A group of boys with chapped faces stare at the camera with truculent expressions; a lollypop lady stands like a fixed road sign in the middle of the street with no traffic and no schoolchildren to shepherd; a Co-op grocery store that looks like an abandoned bunker from the second world war, with only the logo betraying its real purpose, the Cymner Church Hall, first repurposed as the euphemistically named Department of Employment, now like the hulk of an abandoned ship. A pub billiard room with two lone occupants, like extras on a 1950s film set. 

This is a world devoid of beauty and of a future, where even the children look old. These images remain seared in one’s conscience — a stark reminder of the devastation wreaked by Thatcher and her acolytes.

Once the last mine had closed in 1969, the inhabitants were left to cope with the consequences with little if any help or support. Overnight, those thriving villages became empty shells, characterised by boarded-up shops and houses, dereliction and hopelessness. Evidence of that industry has also been obliterated. 

The authors document this for us with empathy, combined with anger.
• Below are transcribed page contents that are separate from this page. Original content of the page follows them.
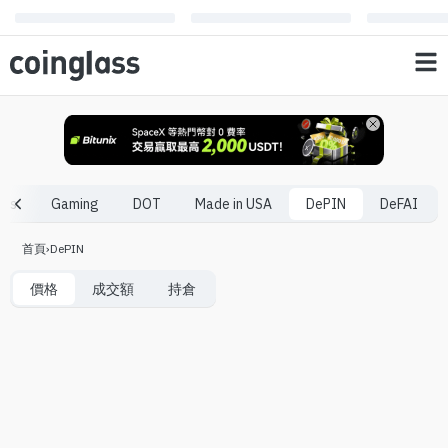
nts
Gaming
DOT
Made in USA
DePIN
DeFAI
首頁
›
DePIN
價格
成交額
持倉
The authors quote government policy at the time: the home secretary announced in Parliament the launching of a national community development project to assist communities like these to cope with radical industrial change. The government based its assumptions on the fact that “problems of urban deprivation had their origins in the deviant pathologies of individuals and that these could best be dealt with by better field co-ordination of the personal social services, combined with the mobilisation of self-help and mutual aid in the community.” In other words, the devastation of the mining communities was the miners’ own fault!

The accompanying DVD has face-to-face interviews with people still living in the valleys, who give moving testimony to their lives before and since the pit closures.

As photography expert, Amanda Hopkinson writes in her foreword, Carr and Schone have been inspired by other photographers like Dorothea Lange and her iconic portrayal of the dustbowl US, but also by the pioneering Austrian-born Edith Tudor-Hart, a communist and early documentarist of the harsh lives of south Wales miners during the 1940s.

These photographs, gritty, beautiful, empathetic, sad and humorous, reflect a hardy and feisty attitude, shared by the residents despite the adversity, and they provide us with a much-needed reminder of communities all too easily forgotten about.

Tina Carr and Annemarie Schone are two award-winning artists who have worked together on many diverse projects combining their skills of photography, video and design in innovative, socially committed and environmentally friendly ways.